3.5. Cell Culture and Exposure Conditions

Human colon carcinoma cell line HT29 was obtained from ATCC, (Manassas, VA, USA). Cells were grown in DMEM with a 10% fetal bovine serum (FBS) medium supplemented with 100 U/mL penicillin, 100 µg/mL streptomycin, and 25 µg/mL amphotericin B. All cell culture experiments were performed in a humidified 5% CO₂ and 95% atmosphere at 37 °C. All cell culture reagents were obtained from Life Technologies (Carlsbad, CA, USA).

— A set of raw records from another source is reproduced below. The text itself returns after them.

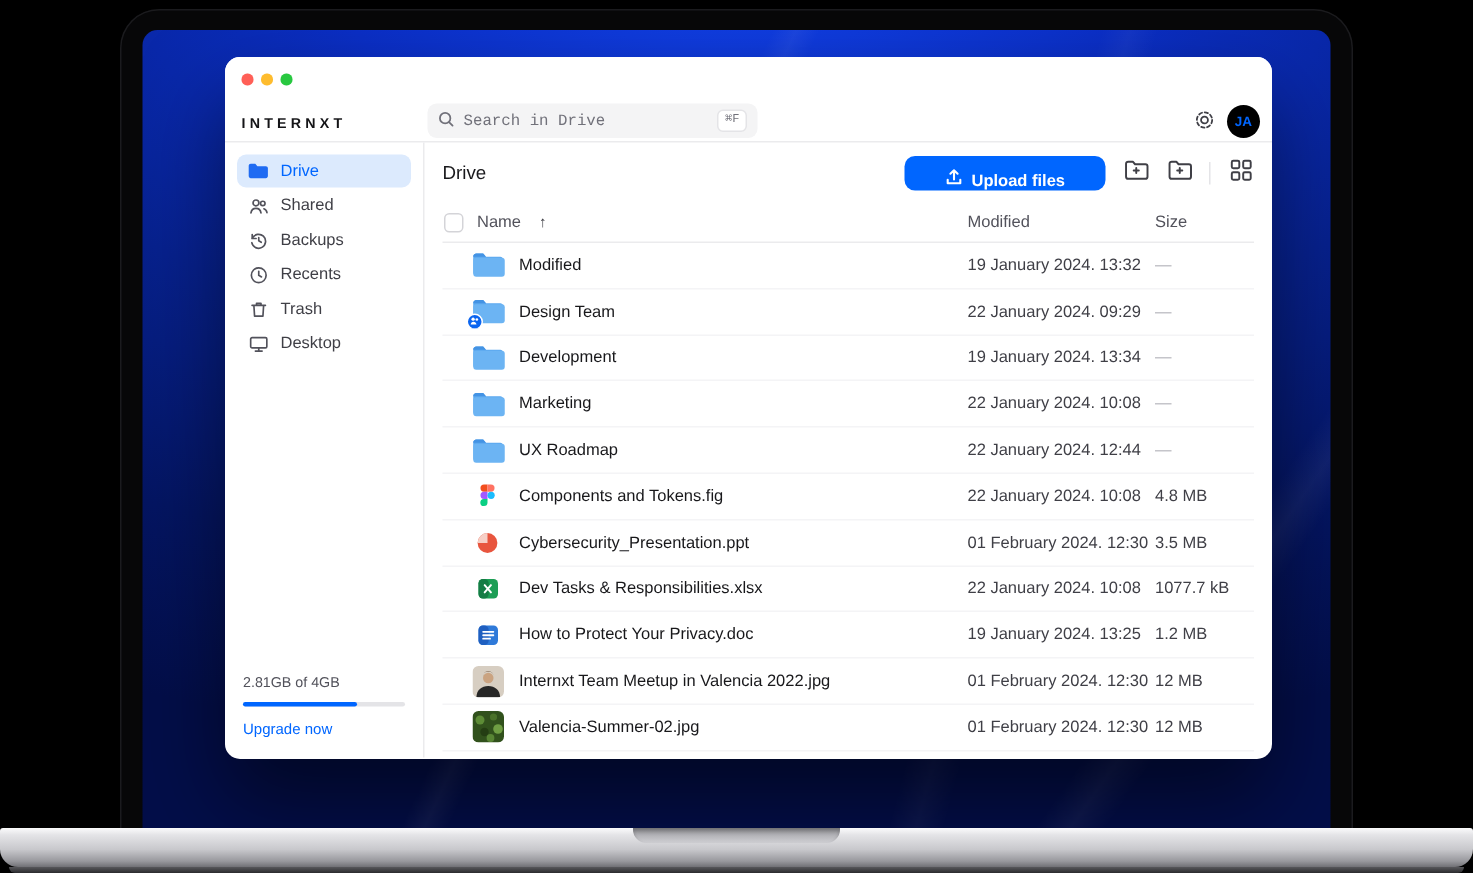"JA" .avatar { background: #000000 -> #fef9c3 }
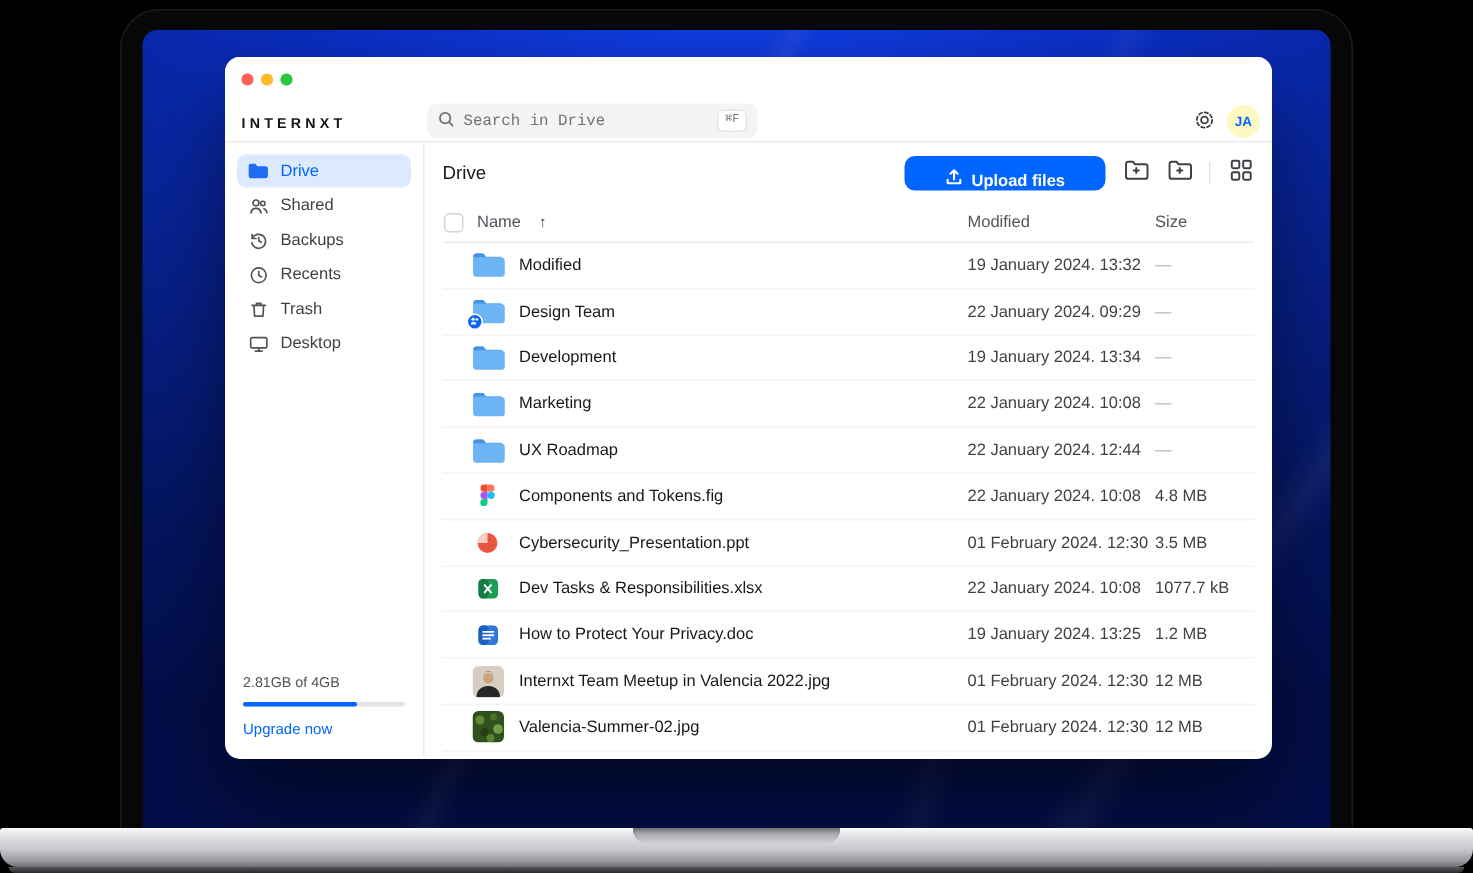"Upload files" .upload-btn { align-items: flex-end -> center; font-weight: 700 -> 400 }
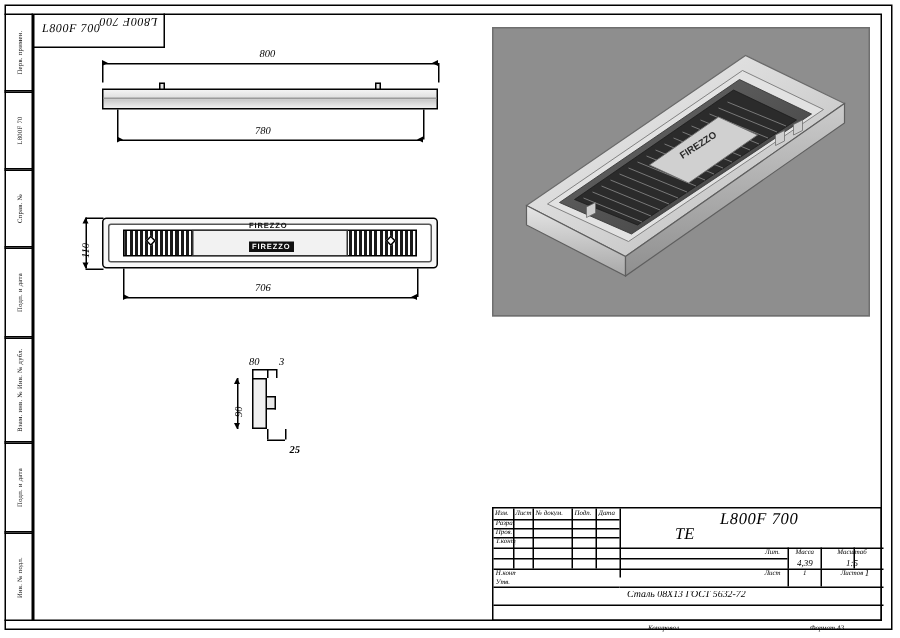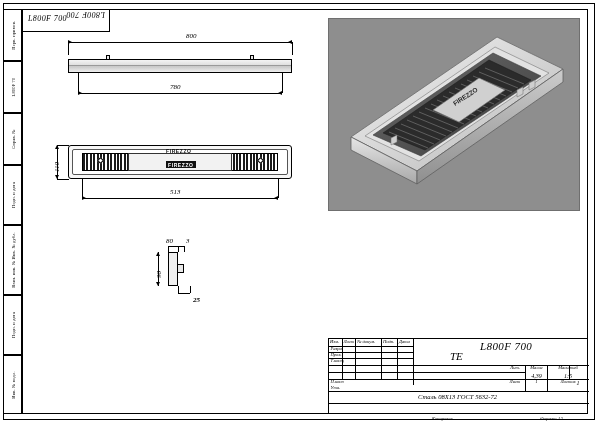"800" div.dim-txt { left: 186px -> 173px }
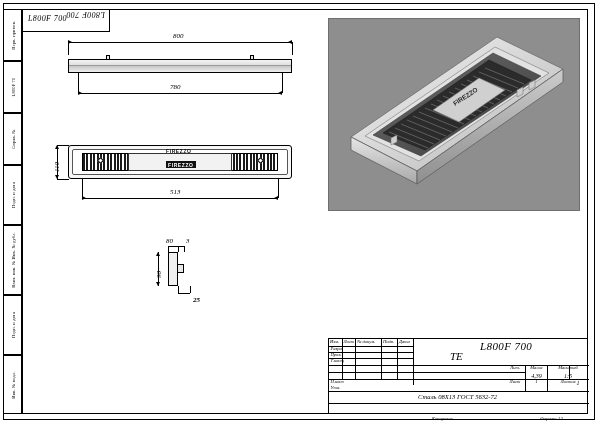"513" div.dim-txt { text: 513 -> 706 }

3.6. Cell Metabolic Activity

Metabolic activity was evaluated with MTT assay. Briefly, cells were seeded into 96-well plate at 1 × 10⁴ cells/well density in 100 µL complete medium and grown overnight, and then incubated in the presence of studied compounds for another 8 h. After this, 20 µL of MTT reagent (5 mg/mL) was added for 120 min. After that time, MTT was removed, and formazan precipitates were solubilized by adding 100 µL of DMSO. Absorbance was measured at 570 nm using the Synergy 2 BioTek Microplate Reader (BioTek, Winooski, VT, USA).

4. Conclusions

We used 3-benzothiazol-2-yl-7-hydroxy-chromen-2-one fluorophore to develop a novel boronate probe for the selected biological oxidants. The BC-BA probe showed similar reactivity toward selected inflammatory oxidants to the previously reported CBA probe [17], producing fluorescent BC-OH phenolic product. In comparison to CBA, BC-BA is significantly more lipophilic, which may improve its cellular uptake. Furthermore, the fluorescence of the oxidation product is red shifted and its brightness is ca. 3-fold higher. This may help in the successful application of the probe for the imaging of biological oxidants in cultured cells. Detection of the minor products characteristic for a specific oxidant (ONOO^– or HOCl) will allow the unambiguous identification of the oxidants involved in probe oxidation.

Further structure modifications may be introduced to the developed scaffold to modulate the water solubility of the probe, fluorescence properties of the probe and the product and to target the probe to specific subcellular or extracellular compartments.